Date of Award

Summer 8-2019

Level of Access

Open-Access Thesis

Degree Name

Master of Science (MS)


Marine Biology


Richard Wahle

Second Committee Member

David Fields

Third Committee Member

Paul Rawson

Additional Committee Members

Spencer Greenwood


Anthropogenic carbon released into the atmosphere is driving rapid, concurrent increases in temperature and acidity across the world’s oceans, most prominently in northern latitudes. The geographic range of the iconic American lobster (Homarus americanus) spans a steep thermal gradient and one of the most rapidly warming oceanic environments. Understanding the interactive effects of ocean warming and acidification on this species’ most vulnerable early life stages is important to predict its response to climate change on a stage-specific and population level. This study compares the responses of lobster larvae from two sub-populations spanning New England’s north-south temperature gradient (southern New England and eastern Gulf of Maine) to the joint effects of elevated pCO2 and temperature. Using a full factorial experimental design, we subjected planktonic larval and post-larval stages to different combinations of ambient, end-century projected, and extreme pCO2 concentrations (400 ppm, 750 ppm, 1200 ppm), and ambient and projected end-century temperatures (16°C and 19°C). We measured larval growth (both linear and dry weight), oxygen consumption, and elemental composition. In addition, with postlarvae, we quantified swimming speed and feeding behavior. Our experiments suggested that elevated temperature has a larger influence over measured parameters than elevated pCO2 alone, resulting in faster development times of all larvae. However, responses in other measured parameters were location and stage-specific, suggesting that larvae from contrasting thermal regimes respond differently to elevated pCO2 and temperature. Larvae from southern New England were more responsive to temperature than pCO2 stress, resulting in a longer carapace and greater dry, carbon and nitrogen weights in stage II when reared at elevated temperature. Larvae from eastern Gulf of Maine, however, more often showed no treatment effects, grew to longer carapace lengths, had greater elemental and dry weights and exhibited higher rates of oxygen consumption than southern New England larvae, despite starting at the same elemental weight and carapace length at stage I.
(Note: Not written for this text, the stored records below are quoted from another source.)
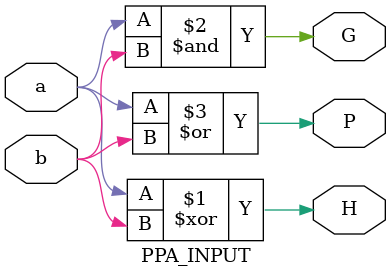
<source format=v>
module PPA_INPUT (
    a, b,
    H, G, P
);
    input a, b;
    output H, G, P;

    assign H = a ^ b;
    assign G = a & b;
    assign P = a | b;

endmodule
</source>
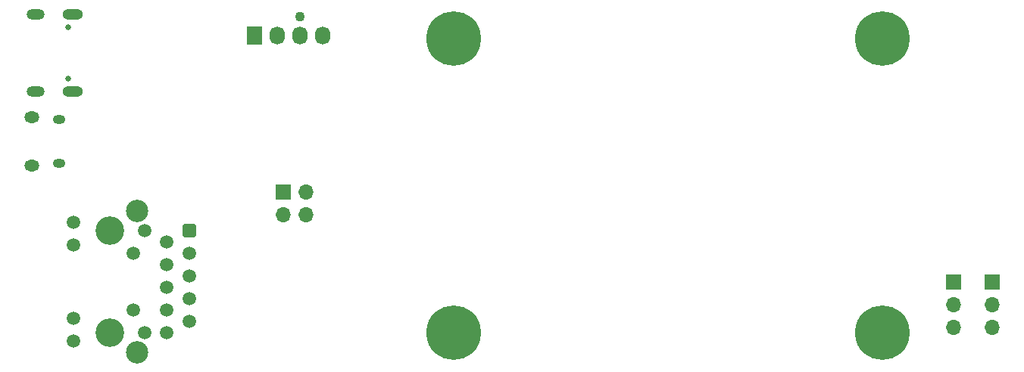
<source format=gbr>
%TF.GenerationSoftware,KiCad,Pcbnew,8.0.4*%
%TF.CreationDate,2024-11-24T01:25:27+11:00*%
%TF.ProjectId,cm4-bare-minimum,636d342d-6261-4726-952d-6d696e696d75,V0.1*%
%TF.SameCoordinates,Original*%
%TF.FileFunction,Soldermask,Bot*%
%TF.FilePolarity,Negative*%
%FSLAX46Y46*%
G04 Gerber Fmt 4.6, Leading zero omitted, Abs format (unit mm)*
G04 Created by KiCad (PCBNEW 8.0.4) date 2024-11-24 01:25:27*
%MOMM*%
%LPD*%
G01*
G04 APERTURE LIST*
G04 Aperture macros list*
%AMRoundRect*
0 Rectangle with rounded corners*
0 $1 Rounding radius*
0 $2 $3 $4 $5 $6 $7 $8 $9 X,Y pos of 4 corners*
0 Add a 4 corners polygon primitive as box body*
4,1,4,$2,$3,$4,$5,$6,$7,$8,$9,$2,$3,0*
0 Add four circle primitives for the rounded corners*
1,1,$1+$1,$2,$3*
1,1,$1+$1,$4,$5*
1,1,$1+$1,$6,$7*
1,1,$1+$1,$8,$9*
0 Add four rect primitives between the rounded corners*
20,1,$1+$1,$2,$3,$4,$5,0*
20,1,$1+$1,$4,$5,$6,$7,0*
20,1,$1+$1,$6,$7,$8,$9,0*
20,1,$1+$1,$8,$9,$2,$3,0*%
G04 Aperture macros list end*
%ADD10C,3.200000*%
%ADD11RoundRect,0.250500X-0.499500X0.499500X-0.499500X-0.499500X0.499500X-0.499500X0.499500X0.499500X0*%
%ADD12C,1.500000*%
%ADD13C,2.500000*%
%ADD14C,1.100000*%
%ADD15R,1.730000X2.030000*%
%ADD16O,1.730000X2.030000*%
%ADD17R,1.700000X1.700000*%
%ADD18O,1.700000X1.700000*%
%ADD19C,0.650000*%
%ADD20O,2.304000X1.204000*%
%ADD21O,2.004000X1.204000*%
%ADD22C,6.100000*%
%ADD23O,1.700000X1.300000*%
%ADD24O,1.400000X1.000000*%
G04 APERTURE END LIST*
D10*
%TO.C,U5*%
X51237500Y-75010000D03*
X51237500Y-86440000D03*
D11*
X60127500Y-75010000D03*
D12*
X57587500Y-76280000D03*
X60127500Y-77550000D03*
X57587500Y-78820000D03*
X60127500Y-80090000D03*
X57587500Y-81360000D03*
X60127500Y-82630000D03*
X57587500Y-83900000D03*
X60127500Y-85170000D03*
X57587500Y-86440000D03*
X55067500Y-75010000D03*
X53797500Y-77550000D03*
X53797500Y-83900000D03*
X55067500Y-86440000D03*
X47177500Y-74095000D03*
X47177500Y-76635000D03*
X47177500Y-84815000D03*
X47177500Y-87355000D03*
D13*
X54287500Y-72850000D03*
X54287500Y-88600000D03*
%TD*%
D14*
%TO.C,J1*%
X72435000Y-51040000D03*
D15*
X67355000Y-53200000D03*
D16*
X69895000Y-53200000D03*
X72435000Y-53200000D03*
X74975000Y-53200000D03*
%TD*%
D17*
%TO.C,J5*%
X145525000Y-80725000D03*
D18*
X145525000Y-83265000D03*
X145525000Y-85805000D03*
%TD*%
D19*
%TO.C,J4*%
X46580000Y-52205000D03*
X46580000Y-57985000D03*
D20*
X47080000Y-50775000D03*
X47080000Y-59415000D03*
D21*
X42900000Y-50775000D03*
X42900000Y-59415000D03*
%TD*%
D17*
%TO.C,J7*%
X70575000Y-70700000D03*
D18*
X73115000Y-70700000D03*
X70575000Y-73240000D03*
X73115000Y-73240000D03*
%TD*%
D22*
%TO.C,Module1*%
X89600000Y-86475000D03*
X137600000Y-86475000D03*
X89600000Y-53475000D03*
X137600000Y-53475000D03*
%TD*%
D23*
%TO.C,J2*%
X42500000Y-62300000D03*
D24*
X45530000Y-62600000D03*
X45530000Y-67450000D03*
D23*
X42500000Y-67750000D03*
%TD*%
D17*
%TO.C,J6*%
X149850000Y-80750000D03*
D18*
X149850000Y-83290000D03*
X149850000Y-85830000D03*
%TD*%
M02*

</source>
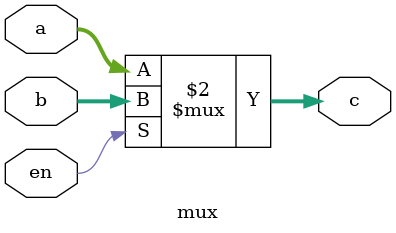
<source format=v>
`timescale 1ns / 1ps


module mux
#(parameter WIDTH=3)
(
input[WIDTH-1:0]a,b,
input en,
output [WIDTH-1:0]c
 );
 assign c= en==0? a:b;
endmodule

</source>
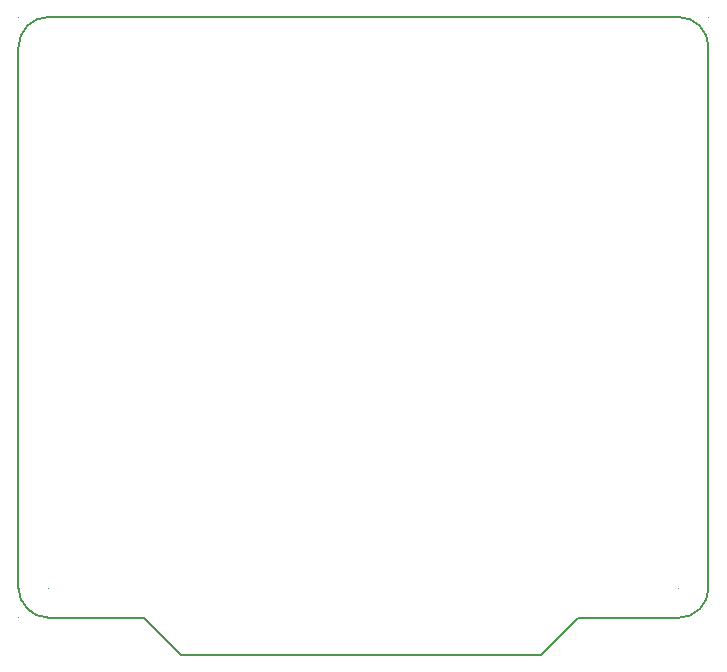
<source format=gbr>
%TF.GenerationSoftware,KiCad,Pcbnew,9.0.0-rc1*%
%TF.CreationDate,2025-02-03T21:42:01-06:00*%
%TF.ProjectId,tempo,74656d70-6f2e-46b6-9963-61645f706362,rev?*%
%TF.SameCoordinates,Original*%
%TF.FileFunction,Profile,NP*%
%FSLAX46Y46*%
G04 Gerber Fmt 4.6, Leading zero omitted, Abs format (unit mm)*
G04 Created by KiCad (PCBNEW 9.0.0-rc1) date 2025-02-03 21:42:01*
%MOMM*%
%LPD*%
G01*
G04 APERTURE LIST*
%TA.AperFunction,Profile*%
%ADD10C,0.200000*%
%TD*%
%TA.AperFunction,Profile*%
%ADD11C,0.010050*%
%TD*%
G04 APERTURE END LIST*
D10*
X139526892Y-118777108D02*
X136669784Y-115920000D01*
X139819784Y-119070000D02*
X140234000Y-119070000D01*
D11*
X126074809Y-115920000D02*
G75*
G02*
X126064759Y-115920000I-5025J0D01*
G01*
X126064759Y-115920000D02*
G75*
G02*
X126074809Y-115920000I5025J0D01*
G01*
D10*
X128609800Y-115920000D02*
G75*
G02*
X126069800Y-113380000I0J2540000D01*
G01*
X136669784Y-115920000D02*
X128609800Y-115920000D01*
X169899176Y-119070000D02*
X140234000Y-119070000D01*
D11*
X128614809Y-113450000D02*
G75*
G02*
X128604759Y-113450000I-5025J0D01*
G01*
X128604759Y-113450000D02*
G75*
G02*
X128614809Y-113450000I5025J0D01*
G01*
D10*
X126069784Y-113380000D02*
X126069784Y-67610000D01*
D11*
X126074809Y-65070000D02*
G75*
G02*
X126064759Y-65070000I-5025J0D01*
G01*
X126064759Y-65070000D02*
G75*
G02*
X126074809Y-65070000I5025J0D01*
G01*
D10*
X128618815Y-65070000D02*
X181949800Y-65070000D01*
D11*
X181954809Y-113450000D02*
G75*
G02*
X181944759Y-113450000I-5025J0D01*
G01*
X181944759Y-113450000D02*
G75*
G02*
X181954809Y-113450000I5025J0D01*
G01*
D10*
X181949784Y-115940000D02*
X173449784Y-115940000D01*
X181949800Y-65070000D02*
G75*
G02*
X184489784Y-67600985I0J-2540000D01*
G01*
X126069784Y-67610000D02*
G75*
G02*
X128618815Y-65070000I2540016J0D01*
G01*
X184489784Y-113400000D02*
G75*
G02*
X181949784Y-115939984I-2539984J0D01*
G01*
X170319784Y-119070000D02*
X169899176Y-119070000D01*
D11*
X184494809Y-65070000D02*
G75*
G02*
X184484759Y-65070000I-5025J0D01*
G01*
X184484759Y-65070000D02*
G75*
G02*
X184494809Y-65070000I5025J0D01*
G01*
D10*
X184489784Y-67600985D02*
X184489784Y-113400000D01*
X170612692Y-118777092D02*
X170319784Y-119070000D01*
X173449784Y-115940000D02*
X170612692Y-118777092D01*
X139819784Y-119070000D02*
X139526892Y-118777108D01*
M02*

</source>
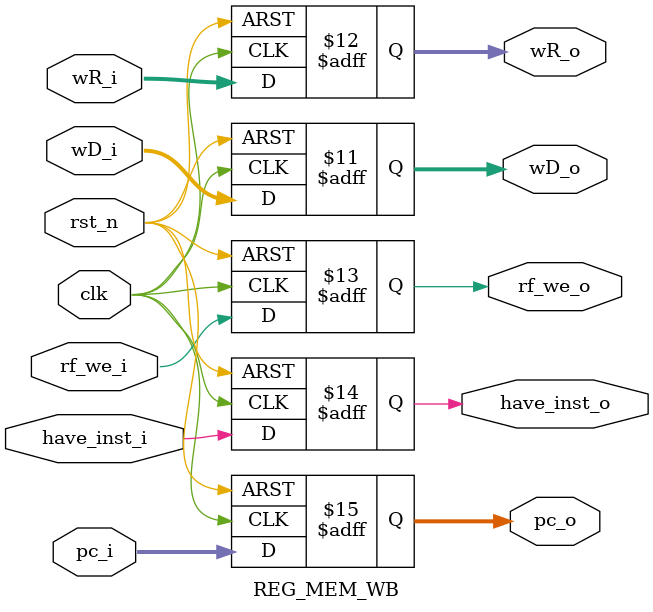
<source format=v>
module REG_MEM_WB (
    input  wire        clk        ,
    input  wire        rst_n      ,

    input  wire        rf_we_i    ,
    output reg         rf_we_o    ,

    input  wire [4:0]  wR_i       ,
    output reg  [4:0]  wR_o       ,

    input  wire [31:0] wD_i       ,
    output reg  [31:0] wD_o       ,

    // debug
    input  wire [31:0] pc_i       ,
    output reg  [31:0] pc_o       ,

    input  wire        have_inst_i,
    output reg         have_inst_o
);

always @ (posedge clk or negedge rst_n) begin
    if (~rst_n) pc_o <= 32'b0;
    else        pc_o <= pc_i;
end

always @ (posedge clk or negedge rst_n) begin
    if (~rst_n) have_inst_o <= 1'b0;
    else        have_inst_o <= have_inst_i;
end

always @ (posedge clk or negedge rst_n) begin
    if (~rst_n) rf_we_o <= 1'b0;
    else        rf_we_o <= rf_we_i;
end

always @ (posedge clk or negedge rst_n) begin
    if (~rst_n) wR_o <= 5'b0;
    else        wR_o <= wR_i;
end

always @ (posedge clk or negedge rst_n) begin
    if (~rst_n) wD_o <= 32'b0;
    else        wD_o <= wD_i;
end

endmodule

</source>
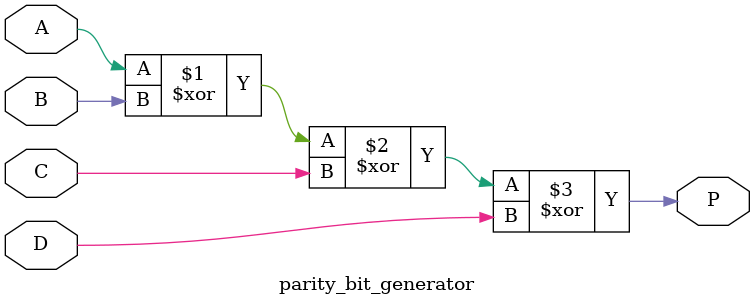
<source format=v>
`timescale 1ns / 1ps

module parity_bit_generator(
    input A,
    input B,
    input C,
    input D,
    output P
    );
    
    assign P = A ^ B ^ C ^ D;
endmodule
</source>
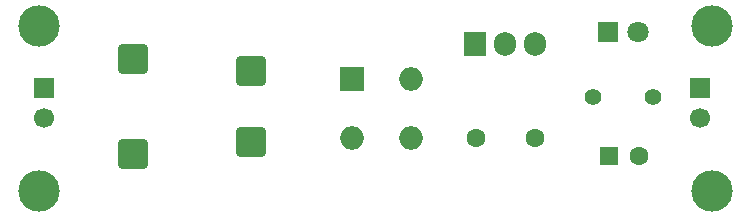
<source format=gbr>
%TF.GenerationSoftware,KiCad,Pcbnew,9.0.4*%
%TF.CreationDate,2025-10-03T00:17:37+05:30*%
%TF.ProjectId,Project 3,50726f6a-6563-4742-9033-2e6b69636164,rev?*%
%TF.SameCoordinates,Original*%
%TF.FileFunction,Copper,L2,Bot*%
%TF.FilePolarity,Positive*%
%FSLAX46Y46*%
G04 Gerber Fmt 4.6, Leading zero omitted, Abs format (unit mm)*
G04 Created by KiCad (PCBNEW 9.0.4) date 2025-10-03 00:17:37*
%MOMM*%
%LPD*%
G01*
G04 APERTURE LIST*
G04 Aperture macros list*
%AMRoundRect*
0 Rectangle with rounded corners*
0 $1 Rounding radius*
0 $2 $3 $4 $5 $6 $7 $8 $9 X,Y pos of 4 corners*
0 Add a 4 corners polygon primitive as box body*
4,1,4,$2,$3,$4,$5,$6,$7,$8,$9,$2,$3,0*
0 Add four circle primitives for the rounded corners*
1,1,$1+$1,$2,$3*
1,1,$1+$1,$4,$5*
1,1,$1+$1,$6,$7*
1,1,$1+$1,$8,$9*
0 Add four rect primitives between the rounded corners*
20,1,$1+$1,$2,$3,$4,$5,0*
20,1,$1+$1,$4,$5,$6,$7,0*
20,1,$1+$1,$6,$7,$8,$9,0*
20,1,$1+$1,$8,$9,$2,$3,0*%
G04 Aperture macros list end*
%TA.AperFunction,ComponentPad*%
%ADD10C,1.800000*%
%TD*%
%TA.AperFunction,ComponentPad*%
%ADD11R,1.800000X1.800000*%
%TD*%
%TA.AperFunction,ComponentPad*%
%ADD12C,1.700000*%
%TD*%
%TA.AperFunction,ComponentPad*%
%ADD13R,1.700000X1.700000*%
%TD*%
%TA.AperFunction,ComponentPad*%
%ADD14C,1.600000*%
%TD*%
%TA.AperFunction,ComponentPad*%
%ADD15O,1.905000X2.000000*%
%TD*%
%TA.AperFunction,ComponentPad*%
%ADD16R,1.905000X2.000000*%
%TD*%
%TA.AperFunction,ComponentPad*%
%ADD17O,2.000000X2.000000*%
%TD*%
%TA.AperFunction,ComponentPad*%
%ADD18R,2.000000X2.000000*%
%TD*%
%TA.AperFunction,ComponentPad*%
%ADD19C,1.400000*%
%TD*%
%TA.AperFunction,ComponentPad*%
%ADD20RoundRect,0.381000X-0.889000X-0.889000X0.889000X-0.889000X0.889000X0.889000X-0.889000X0.889000X0*%
%TD*%
%TA.AperFunction,ComponentPad*%
%ADD21RoundRect,0.250000X-0.550000X-0.550000X0.550000X-0.550000X0.550000X0.550000X-0.550000X0.550000X0*%
%TD*%
%TA.AperFunction,ViaPad*%
%ADD22C,3.500000*%
%TD*%
G04 APERTURE END LIST*
D10*
%TO.P,D2,2,A*%
%TO.N,Net-(D2-A)*%
X173770000Y-94000000D03*
D11*
%TO.P,D2,1,K*%
%TO.N,GND*%
X171230000Y-94000000D03*
%TD*%
D12*
%TO.P,J2,2,Pin_2*%
%TO.N,Net-(J2-Pin_2)*%
X179000000Y-101265000D03*
D13*
%TO.P,J2,1,Pin_1*%
%TO.N,GND*%
X179000000Y-98725000D03*
%TD*%
D14*
%TO.P,C1,2*%
%TO.N,GND*%
X165000000Y-103000000D03*
%TO.P,C1,1*%
%TO.N,Net-(D1-+)*%
X160000000Y-103000000D03*
%TD*%
D15*
%TO.P,U1,3,OUT*%
%TO.N,Net-(J2-Pin_2)*%
X165000000Y-95000000D03*
%TO.P,U1,2,GND*%
%TO.N,GND*%
X162460000Y-95000000D03*
D16*
%TO.P,U1,1,IN*%
%TO.N,Net-(D1-+)*%
X159920000Y-95000000D03*
%TD*%
D12*
%TO.P,J1,2,Pin_2*%
%TO.N,Net-(J1-Pin_2)*%
X123500000Y-101265000D03*
D13*
%TO.P,J1,1,Pin_1*%
%TO.N,Net-(J1-Pin_1)*%
X123500000Y-98725000D03*
%TD*%
D17*
%TO.P,D1,4*%
%TO.N,Net-(T1-SB)*%
X154500000Y-98000000D03*
%TO.P,D1,3,-*%
%TO.N,GND*%
X154500000Y-103000000D03*
%TO.P,D1,2*%
%TO.N,Net-(T1-SA)*%
X149500000Y-103000000D03*
D18*
%TO.P,D1,1,+*%
%TO.N,Net-(D1-+)*%
X149500000Y-98000000D03*
%TD*%
D19*
%TO.P,R1,2*%
%TO.N,Net-(D2-A)*%
X175000000Y-99500000D03*
%TO.P,R1,1*%
%TO.N,Net-(J2-Pin_2)*%
X169920000Y-99500000D03*
%TD*%
D20*
%TO.P,T1,4,SB*%
%TO.N,Net-(T1-SB)*%
X141000000Y-97350000D03*
%TO.P,T1,3,SA*%
%TO.N,Net-(T1-SA)*%
X141000000Y-103350000D03*
%TO.P,T1,2,AB*%
%TO.N,Net-(J1-Pin_2)*%
X131000000Y-104350000D03*
%TO.P,T1,1,AA*%
%TO.N,Net-(J1-Pin_1)*%
X131000000Y-96350000D03*
%TD*%
D14*
%TO.P,C2,2*%
%TO.N,GND*%
X173817621Y-104500000D03*
D21*
%TO.P,C2,1*%
%TO.N,Net-(J2-Pin_2)*%
X171317621Y-104500000D03*
%TD*%
D22*
%TO.N,*%
X180000000Y-107500000D03*
X123000000Y-107500000D03*
X123000000Y-93500000D03*
X180000000Y-93500000D03*
%TD*%
M02*

</source>
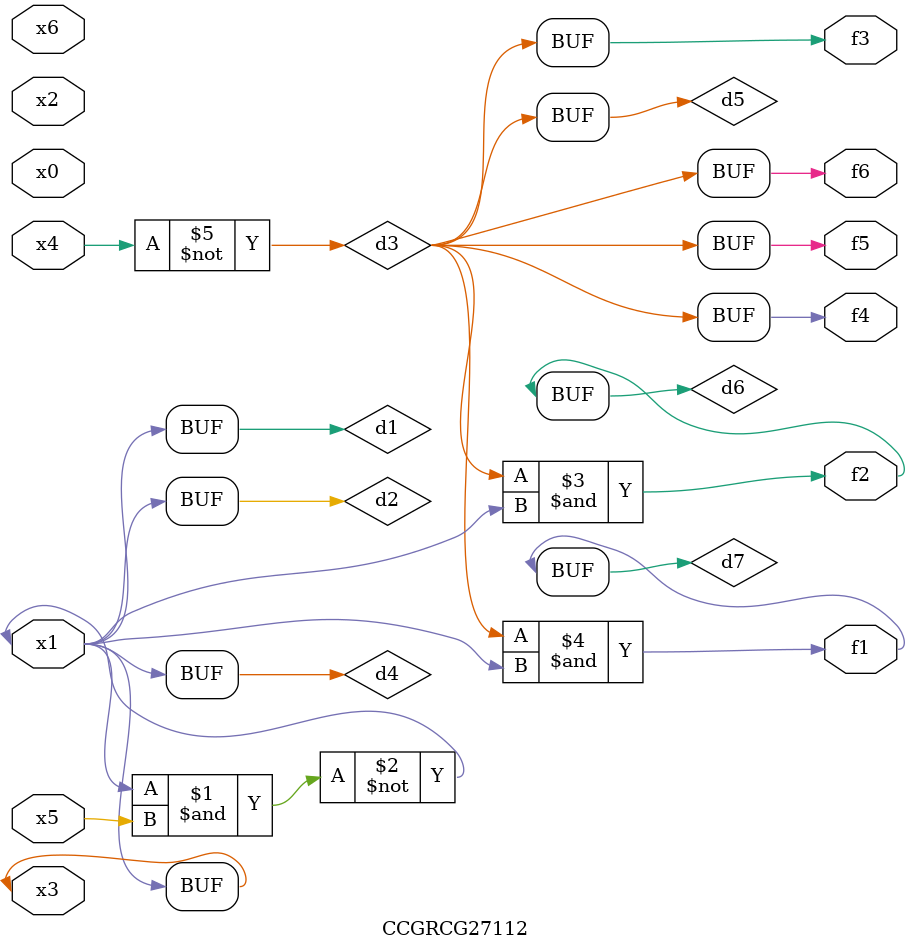
<source format=v>
module CCGRCG27112(
	input x0, x1, x2, x3, x4, x5, x6,
	output f1, f2, f3, f4, f5, f6
);

	wire d1, d2, d3, d4, d5, d6, d7;

	buf (d1, x1, x3);
	nand (d2, x1, x5);
	not (d3, x4);
	buf (d4, d1, d2);
	buf (d5, d3);
	and (d6, d3, d4);
	and (d7, d3, d4);
	assign f1 = d7;
	assign f2 = d6;
	assign f3 = d5;
	assign f4 = d5;
	assign f5 = d5;
	assign f6 = d5;
endmodule

</source>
In addition, this study also investigated the interactive effects of ocean warming and acidification on the gene expression response of the planktonic postlarval lobster from southern New England. Using a full factorial experimental design, lobsters were raised in ambient and elevated pCO2 concentrations (400ppm, 1200 ppm) and temperatures (16°C and 19°C). When temperature alone was elevated (19°C), larvae downregulated genes related to cuticle development; when pCO2 alone was elevated (1200 ppm), larvae upregulated chitinase as well as genes related to stress response and immune function. The joint effects of end-century stressors (19°C, 1200ppm) resulted in the upregulation of those same genes, as well as cellulase, and the downregulation of calcified cuticle proteins, and a greater upregulation in genes tied to immune response and functioning. These first results of the impact of varying conditions on larval lobster gene expression suggest the existence of compensatory mechanisms in response to stressors resulting from a rapidly changing environment.